I am trying to find all objects belonging to a source url and I am doing it in a loop with pagination:

filters = Filter.by_property("url").equal(url)
        returned = self.client.collections.get(class_name).query.fetch_objects(limit=limit, offset=offset, filters=filters)
        if(returned is None):
            return -1
        all = returned
        while(len(returned.objects)>=limit):
            offset = offset+ limit
            returned =self.client.collections.get(class_name).query.fetch_objects(limit=limit, offset=offset, filters=filters)
            if(returned is not None and returned.objects is not None):
                all.objects += returned.objects
        return all

Cursor doesn’t seem to allow filtering from the documentation on website? How can I do this?

This is sadly not possible and you’d have to do filtering on the client

Oh gosh, so in theory there might be records that are unreachable via pagination… Is there a workaround people use? Like if I need the names of people in a specific city and they exceed the pagination limit?

Do I need to pair this with a different database for such issues?

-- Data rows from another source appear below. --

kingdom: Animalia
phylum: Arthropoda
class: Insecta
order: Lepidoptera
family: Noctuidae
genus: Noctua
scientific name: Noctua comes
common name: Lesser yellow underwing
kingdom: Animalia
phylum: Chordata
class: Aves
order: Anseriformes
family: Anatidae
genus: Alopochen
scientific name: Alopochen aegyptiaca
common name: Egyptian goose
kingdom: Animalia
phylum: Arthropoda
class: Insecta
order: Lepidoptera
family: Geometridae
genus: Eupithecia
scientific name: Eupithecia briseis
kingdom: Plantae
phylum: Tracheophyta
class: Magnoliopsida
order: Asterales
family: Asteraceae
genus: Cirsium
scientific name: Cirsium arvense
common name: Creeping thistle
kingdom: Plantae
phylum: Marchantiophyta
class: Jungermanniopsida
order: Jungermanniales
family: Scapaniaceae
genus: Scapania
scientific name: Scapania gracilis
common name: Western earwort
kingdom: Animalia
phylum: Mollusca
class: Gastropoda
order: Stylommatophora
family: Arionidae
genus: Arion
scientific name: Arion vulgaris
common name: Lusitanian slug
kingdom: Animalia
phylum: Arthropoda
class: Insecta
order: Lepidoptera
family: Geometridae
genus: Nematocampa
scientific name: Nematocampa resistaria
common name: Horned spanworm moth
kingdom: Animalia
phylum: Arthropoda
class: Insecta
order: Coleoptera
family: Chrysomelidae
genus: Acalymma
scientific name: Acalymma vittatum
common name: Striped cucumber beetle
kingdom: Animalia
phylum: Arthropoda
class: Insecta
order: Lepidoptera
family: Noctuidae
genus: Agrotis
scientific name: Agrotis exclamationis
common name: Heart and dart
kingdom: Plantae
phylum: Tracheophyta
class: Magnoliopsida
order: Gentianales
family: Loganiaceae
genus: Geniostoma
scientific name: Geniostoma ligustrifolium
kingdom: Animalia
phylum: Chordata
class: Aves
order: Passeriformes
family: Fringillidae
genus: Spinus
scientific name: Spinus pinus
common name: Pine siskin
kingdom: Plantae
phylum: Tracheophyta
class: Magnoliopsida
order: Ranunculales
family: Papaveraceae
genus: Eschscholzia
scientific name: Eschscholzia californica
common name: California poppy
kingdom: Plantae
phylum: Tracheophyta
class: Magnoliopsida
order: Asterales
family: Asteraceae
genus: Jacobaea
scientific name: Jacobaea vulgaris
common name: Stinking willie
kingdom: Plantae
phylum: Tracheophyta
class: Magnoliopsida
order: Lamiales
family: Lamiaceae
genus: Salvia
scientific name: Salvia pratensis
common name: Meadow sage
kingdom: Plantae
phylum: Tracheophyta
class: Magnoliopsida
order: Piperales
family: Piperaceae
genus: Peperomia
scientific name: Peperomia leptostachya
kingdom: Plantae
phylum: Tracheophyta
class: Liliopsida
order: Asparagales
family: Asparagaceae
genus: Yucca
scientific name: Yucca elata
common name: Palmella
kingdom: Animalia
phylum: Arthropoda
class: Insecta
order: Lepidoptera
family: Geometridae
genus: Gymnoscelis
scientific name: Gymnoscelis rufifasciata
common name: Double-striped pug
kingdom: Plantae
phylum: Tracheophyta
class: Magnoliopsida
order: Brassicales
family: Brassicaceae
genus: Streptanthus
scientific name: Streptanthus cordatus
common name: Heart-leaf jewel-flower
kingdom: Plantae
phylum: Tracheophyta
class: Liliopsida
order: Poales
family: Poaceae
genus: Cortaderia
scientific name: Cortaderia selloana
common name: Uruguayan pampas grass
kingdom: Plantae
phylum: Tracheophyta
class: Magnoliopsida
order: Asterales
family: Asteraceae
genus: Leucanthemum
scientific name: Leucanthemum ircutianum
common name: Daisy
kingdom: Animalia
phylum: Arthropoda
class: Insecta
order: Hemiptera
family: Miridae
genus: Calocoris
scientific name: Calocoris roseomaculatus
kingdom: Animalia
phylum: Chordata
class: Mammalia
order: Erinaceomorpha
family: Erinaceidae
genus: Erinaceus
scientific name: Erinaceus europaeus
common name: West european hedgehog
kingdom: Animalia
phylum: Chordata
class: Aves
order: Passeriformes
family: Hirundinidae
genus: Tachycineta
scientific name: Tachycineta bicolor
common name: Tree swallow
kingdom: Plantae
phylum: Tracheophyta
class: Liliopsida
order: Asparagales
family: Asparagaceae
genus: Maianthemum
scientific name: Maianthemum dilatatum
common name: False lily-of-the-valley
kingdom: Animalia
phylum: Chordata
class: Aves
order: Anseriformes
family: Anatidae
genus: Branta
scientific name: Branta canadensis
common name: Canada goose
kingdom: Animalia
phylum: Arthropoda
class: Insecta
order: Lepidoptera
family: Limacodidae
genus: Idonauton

There are two related but slightly different things:

a) pagination

If you do a search (hybrid, near_vector, filter, sort etc), weaviate does the search and then creates a list with all objects that fit the search in memory. To avoid crashing weaviate with OOM there is a limit. You can use pagination (offset+limit) to walk through this list.

b) Cursor API

The objects have a “natural” order on disk and can be accessed in this order without loading the objects into memory. You can use the cursor API/iterator in python to do this and access all objects in weaviate this way. Then you can filter the objects that you need locally.

Thanks - with the cursor api though - I would need to go through 100 million objects and then filter them on the client… If I make a feature request for this to be added to cursor is there a way to make this feasible to be done on the database?

In all honesty, even if the server filtered itself this would be useful to lower data transfer speeds. So even an inefficient database protocol here would have benefits?

Or is this the type of thing that is so bad that it shouldn’t be offered at all?

The database would have to iterate through all objects and do the check one-by-one. In principle it should be possible and feel free to do a feature request, but I don’t think that it would be added soonish (although that is not my decision)

1 Like

Not an ideal solution tbh.

Problem: How can I add data if it might exist already (python client throws error). so i can’t add without paginating… I feel like this is new, is this a database or client change? ie: throwing error on existing data.

Workaround: Delete all data matching filter and re-upload in batch.

I can’t paginate, but at least it can be searched…

1 Like

How can I add data if it might exist already (python client throws error).

The python client (or rather weaviate) only throws an error if there is an object with the same UUID present (for single object inserts, for batch inserts it overwrites existing obejcts). You can easily check with collection.data.exists(UUID) if an objec with that UUID is already present.

You can add as many objects with identical data as you want as long as the UUID is different.

What exactly are you trying to do? Maybe there is an easier way to structure your data?

@Dirk Oh, that’s a good point. I am generating uuids based off of unique data for the object (so yes, I can check the uuid! Good point!) - and in fact I don’t want collisions - so that makes sense.

I hadn’t thought of looping through individuals by generating the uuid for doing search as well - thanks! Obvious, but didn’t occur to me - so this works well enough for now.